**DOCUMENT TEXT**
# Mousery Map!



## love2read (Aug 30, 2011)

I'm putting together a map for US mouse breeders. I'm using Google Maps though, so I think I should be able to put in UK breeders as well, if anyone is interested.  Hopefully it will help newbies(and oldies!) to find breeders in their area.

Fancy Mouse Breeder Map: http://goo.gl/maps/dyHm1

It's a work in progress, so it's pretty bare at the moment. Help me fill it up! :mrgreen:

To submit your mousery, fill out the following form: http://form.jotform.us/form/22807080110137


----------



## Seafolly (Mar 13, 2012)

Awesome idea! I don't think I count as a mousery, more like a fancier who happens to breed.


----------



## love2read (Aug 30, 2011)

If you're breeding and adopting out mice then I'd be more then happy to add you to the map!


----------



## PPVallhunds (Jul 26, 2010)

Are you adding non members to the map? If not theres a members map allready (to save you ages putting them all in)
viewtopic.php?f=28&t=6131


----------



## andypandy29us (Aug 10, 2012)

**SHORT PROBLEM 1**
Copy out the lines of the listing word for word, beginning with the line that contains "text at (588, 119): 95 -> 35" and going on through the line that contains "text at (1115, 572): 17 -> 19", with both of those lines included.
**SHORT PROBLEM 2**
Continue the forum thread about the fancy mouse breeder map from the point where it stops.

**Collection entries**
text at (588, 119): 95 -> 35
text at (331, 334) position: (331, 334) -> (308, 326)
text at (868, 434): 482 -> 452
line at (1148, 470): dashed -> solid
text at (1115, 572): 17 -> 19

--

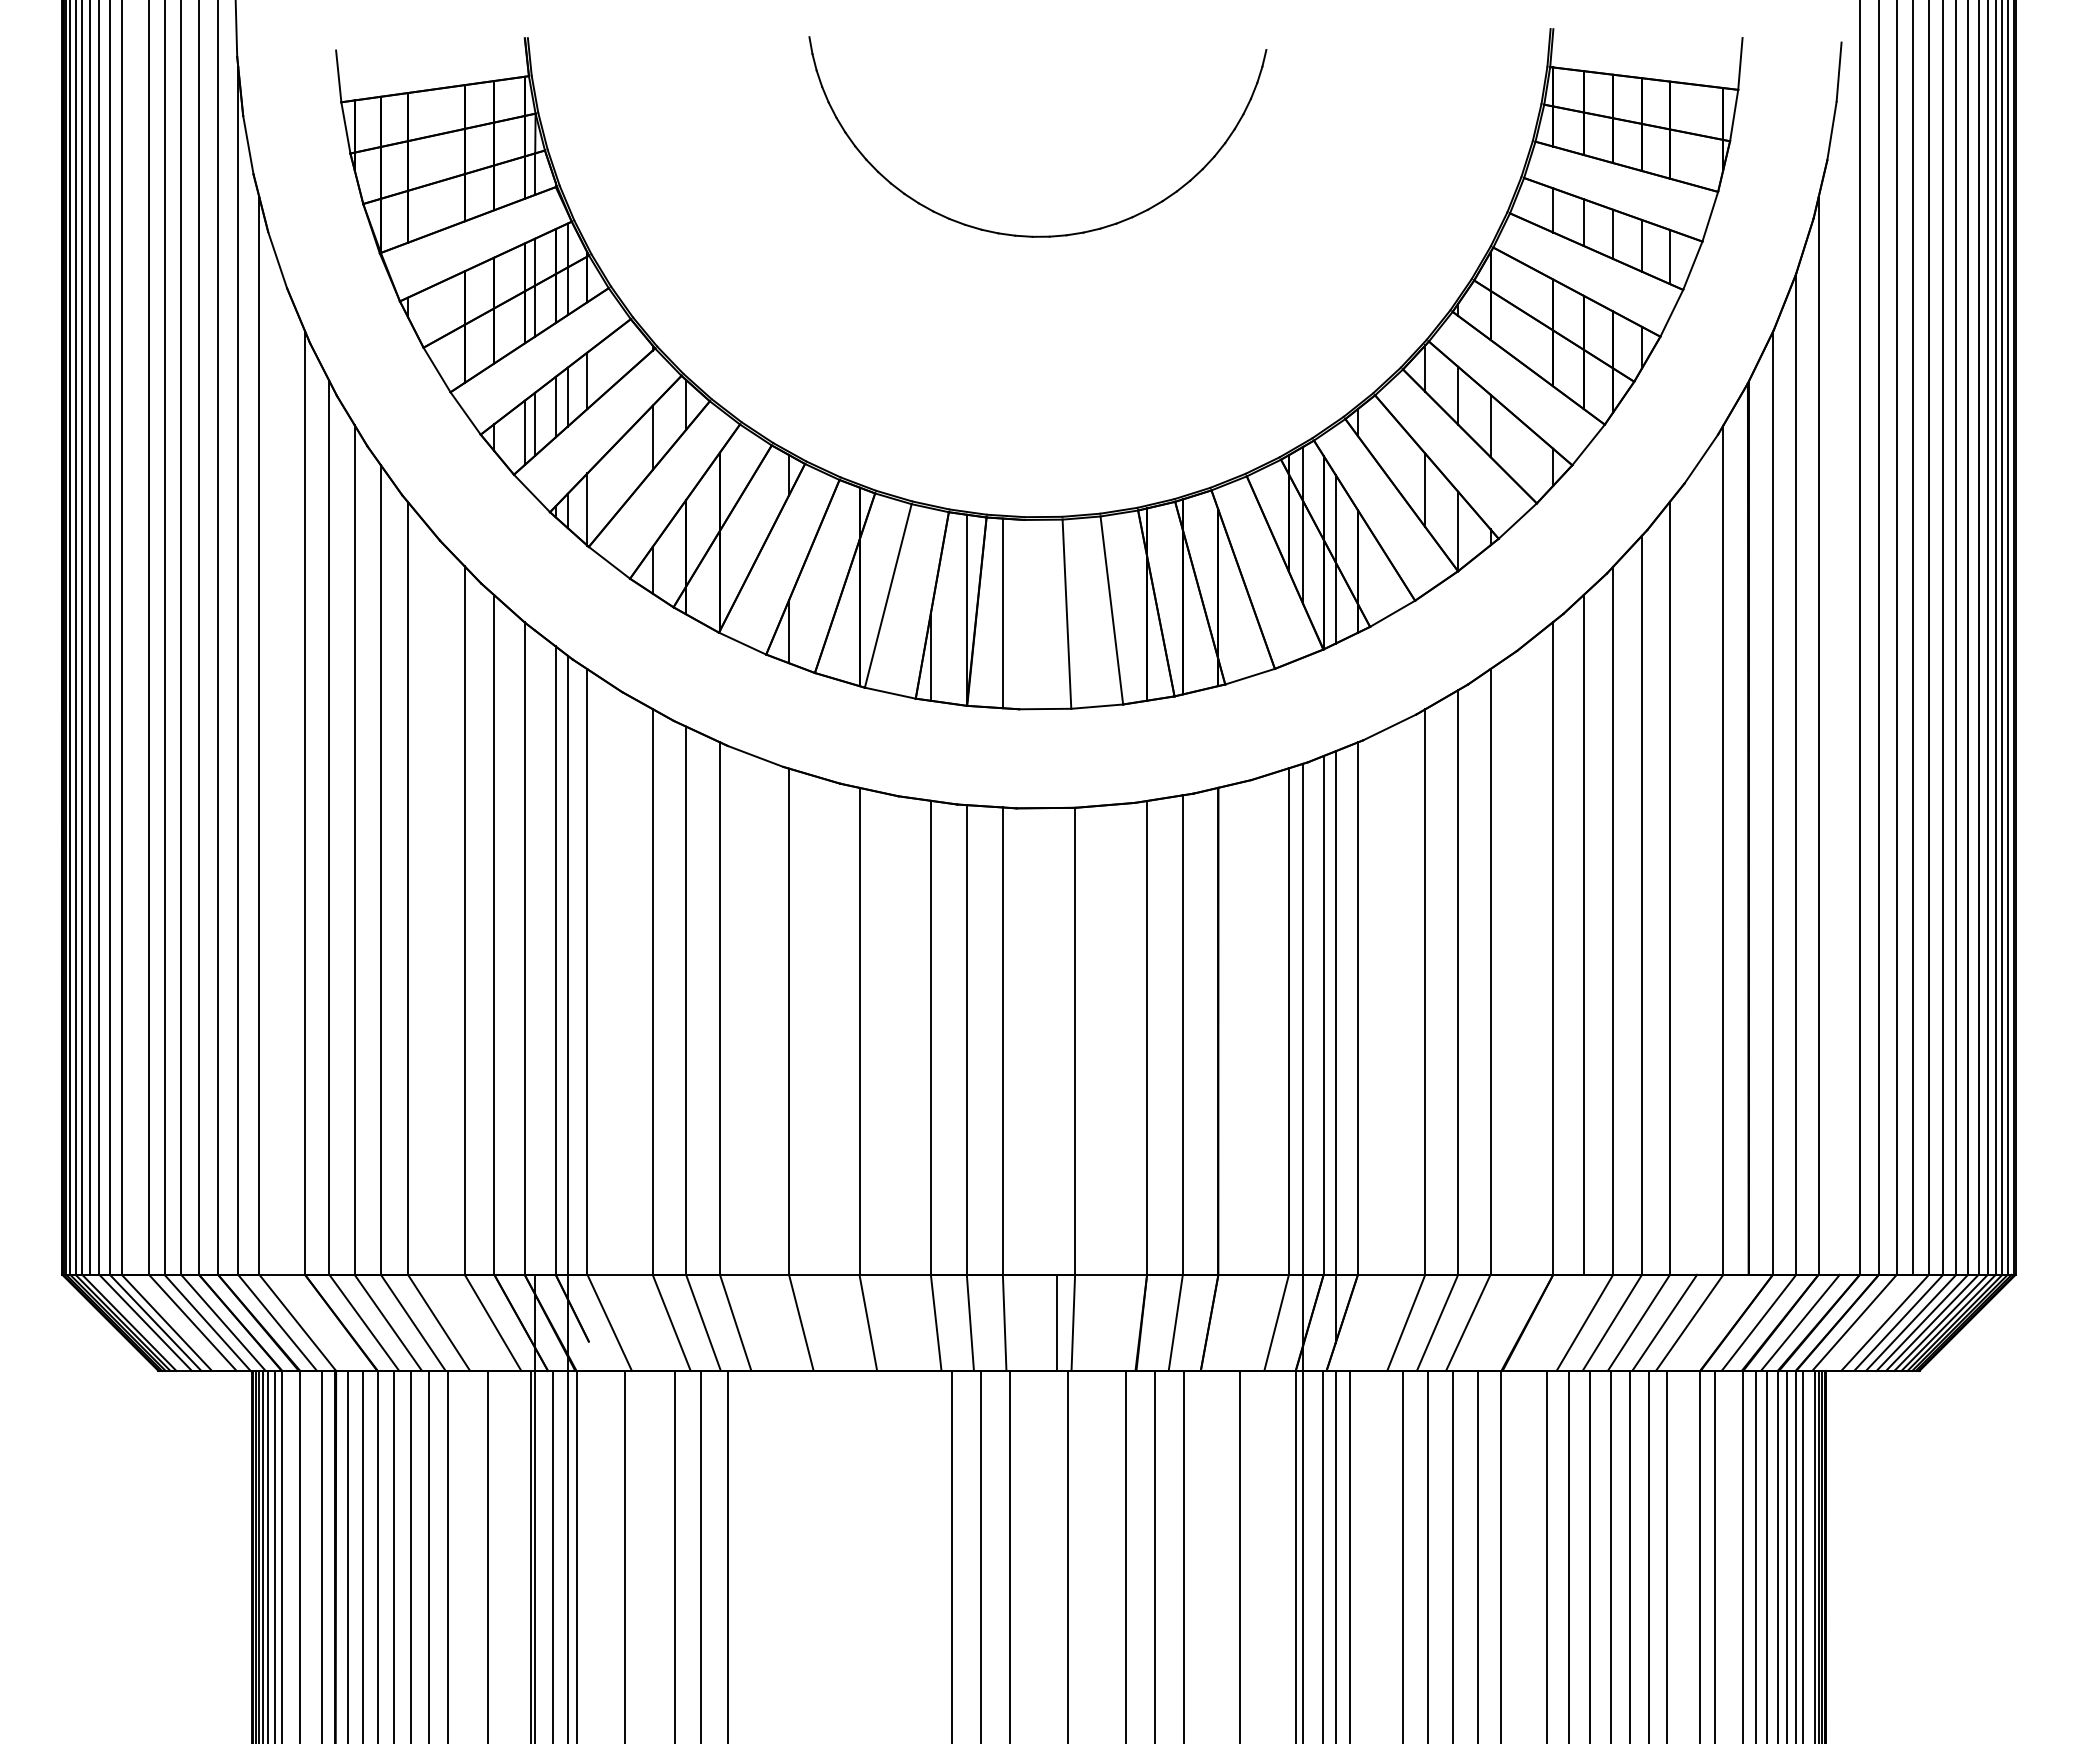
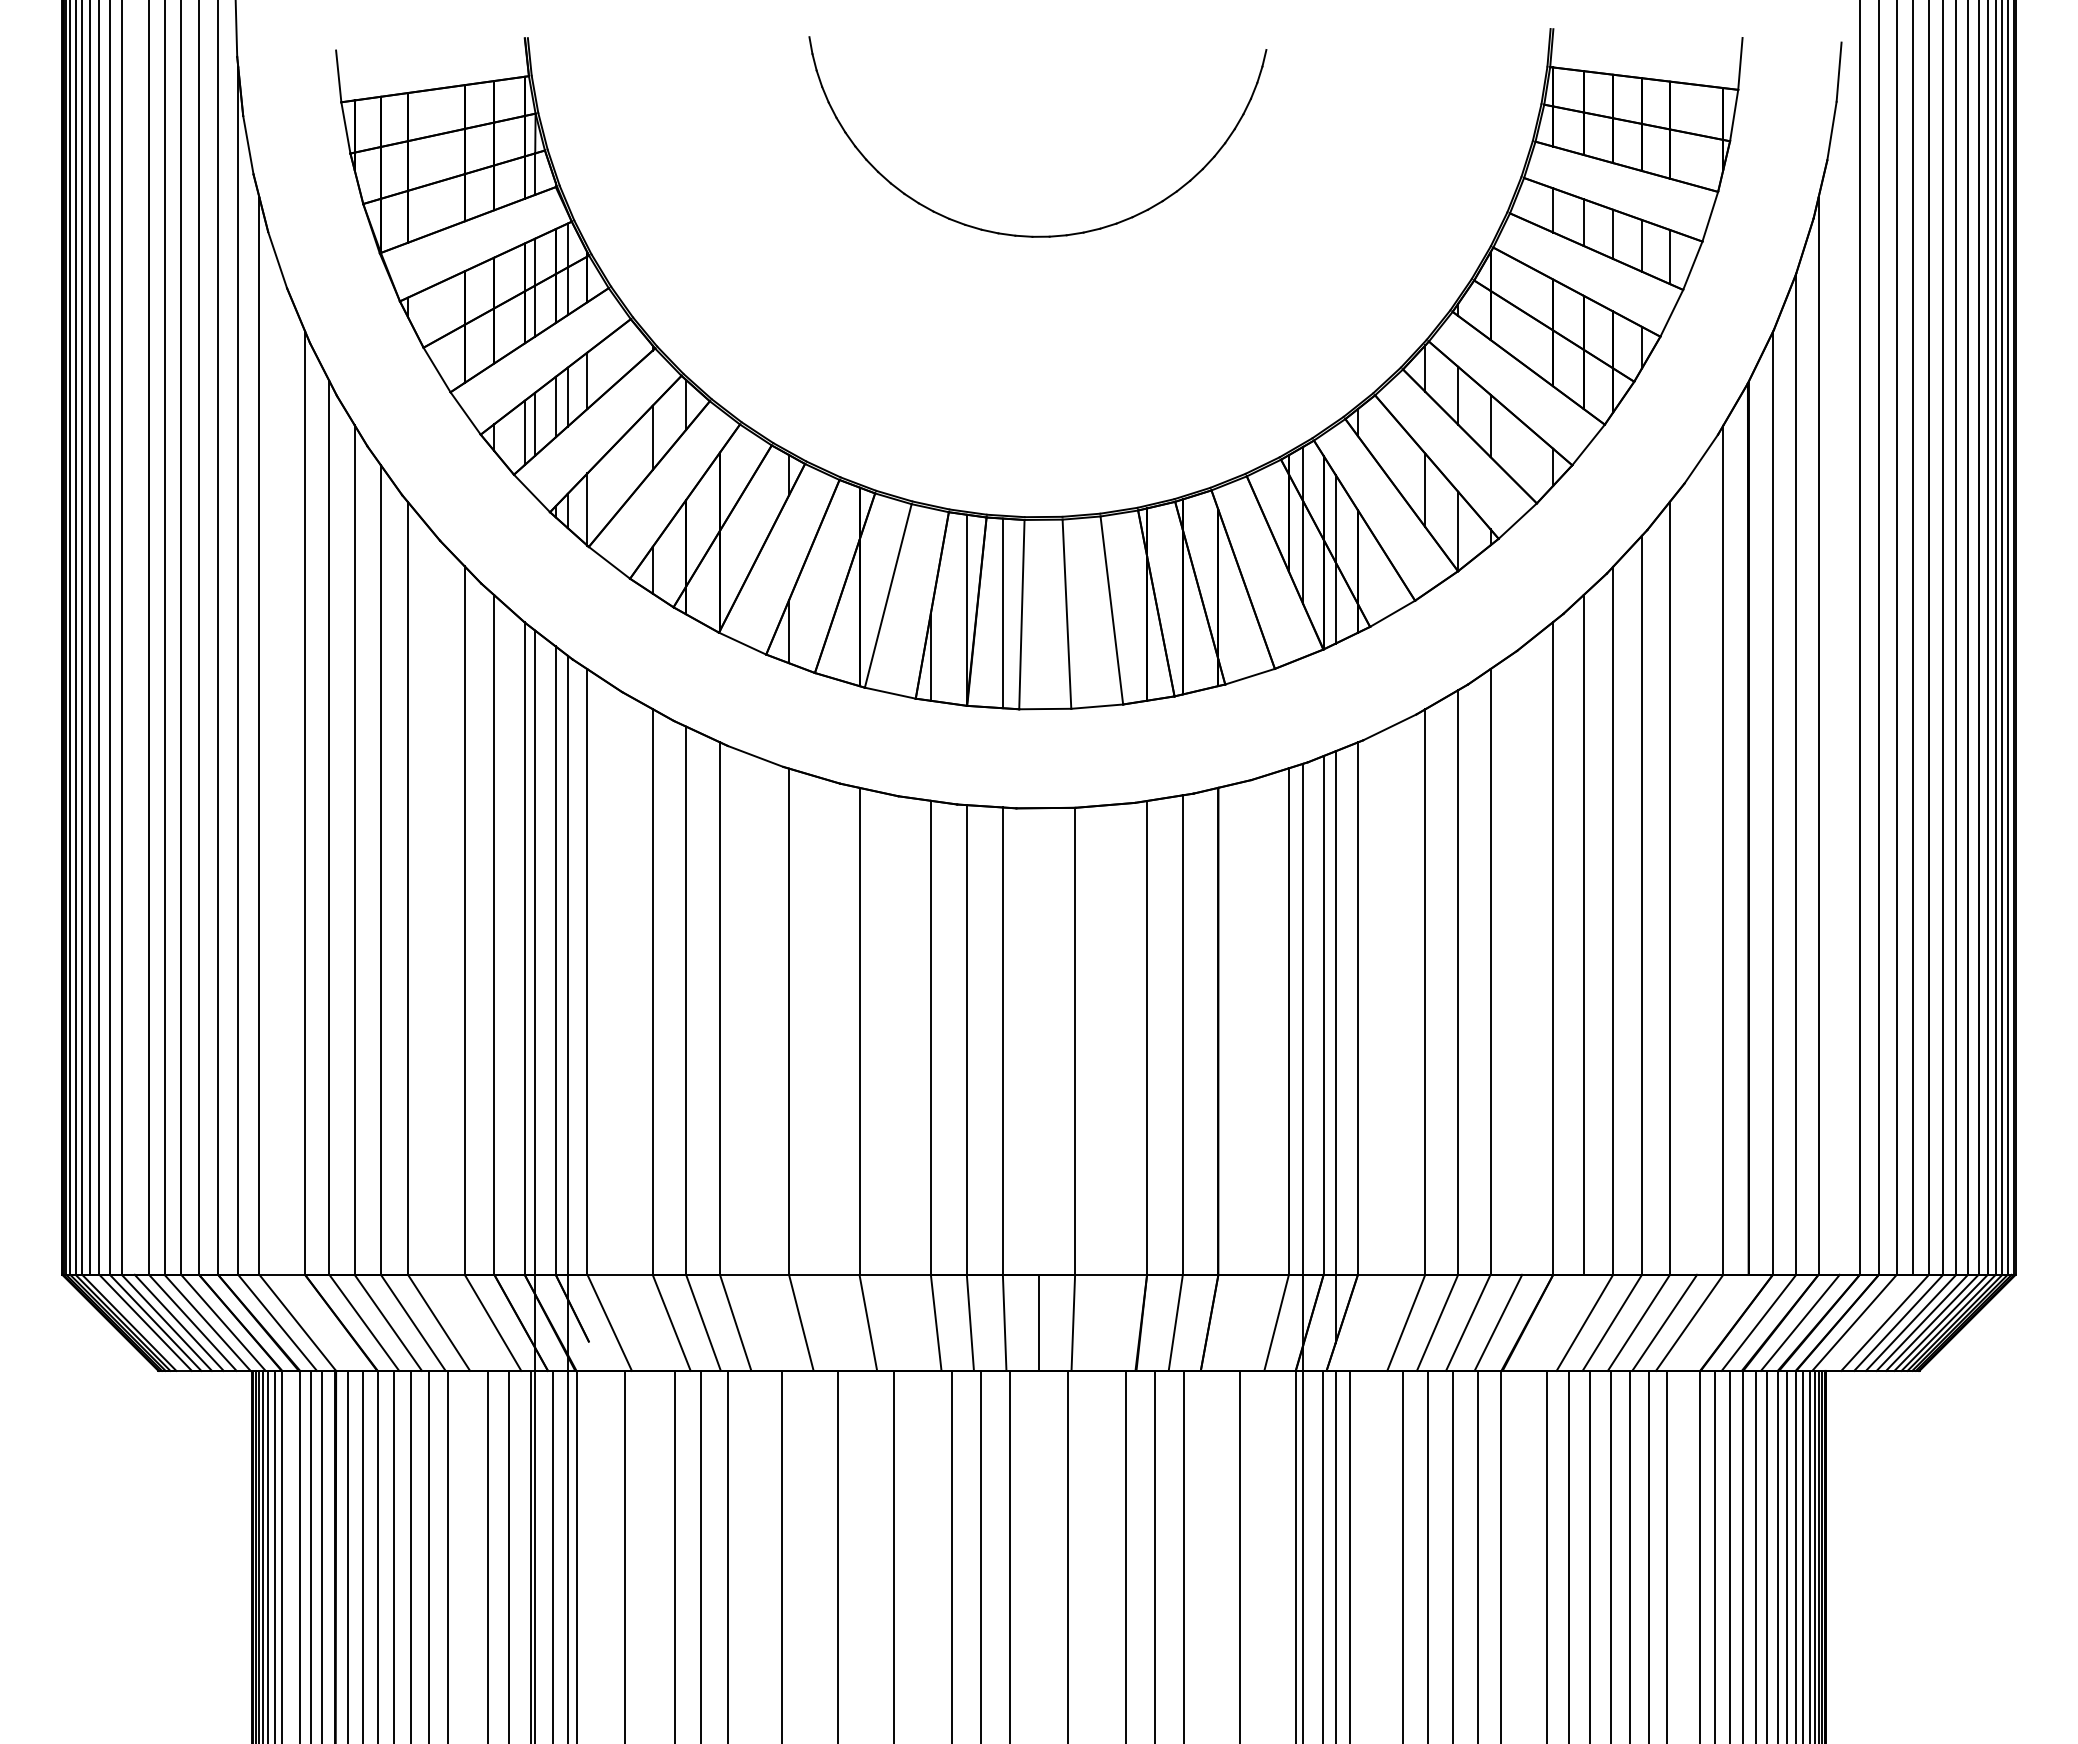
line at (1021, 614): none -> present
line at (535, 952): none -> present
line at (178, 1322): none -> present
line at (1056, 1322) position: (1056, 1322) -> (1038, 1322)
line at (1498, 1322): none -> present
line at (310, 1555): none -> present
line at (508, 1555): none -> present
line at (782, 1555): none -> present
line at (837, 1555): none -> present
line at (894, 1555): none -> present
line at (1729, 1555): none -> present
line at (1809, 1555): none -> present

**TASK RESPONSE 1**
text at (588, 119): 95 -> 35
text at (331, 334) position: (331, 334) -> (308, 326)
text at (868, 434): 482 -> 452
line at (1148, 470): dashed -> solid
text at (1115, 572): 17 -> 19

**TASK RESPONSE 2**
thats a fab idea im looking forward to joining that map ... hoping to get a boy in march when my house is sorted ... my friend has given me 2 cages to keep my extra mice in when im ready


----------



## love2read (Aug 30, 2011)

Thank you to everyone who's entered their info so far! I'm about to go update the map with today's new entries. 



PPVallhunds said:


> Are you adding non members to the map? If not theres a members map allready (to save you ages putting them all in)
> viewtopic.php?f=28&t=6131


Sweet! I didn't realize the forum had a map too! :mrgreen:

It looks like it needs a good update though. Alot of the links don't have any contact info...


----------



## PPVallhunds (Jul 26, 2010)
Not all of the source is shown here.